▶ **Activity**:
Using the records that follow, work out how many lines hold the string "Example" and provide that number only.

[Saved data entries]
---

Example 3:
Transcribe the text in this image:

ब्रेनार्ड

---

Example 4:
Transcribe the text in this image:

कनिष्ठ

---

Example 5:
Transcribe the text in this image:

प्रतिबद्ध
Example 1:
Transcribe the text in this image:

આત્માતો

==

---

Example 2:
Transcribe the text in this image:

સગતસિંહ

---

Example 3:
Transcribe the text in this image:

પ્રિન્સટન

▶ **Written response**:
6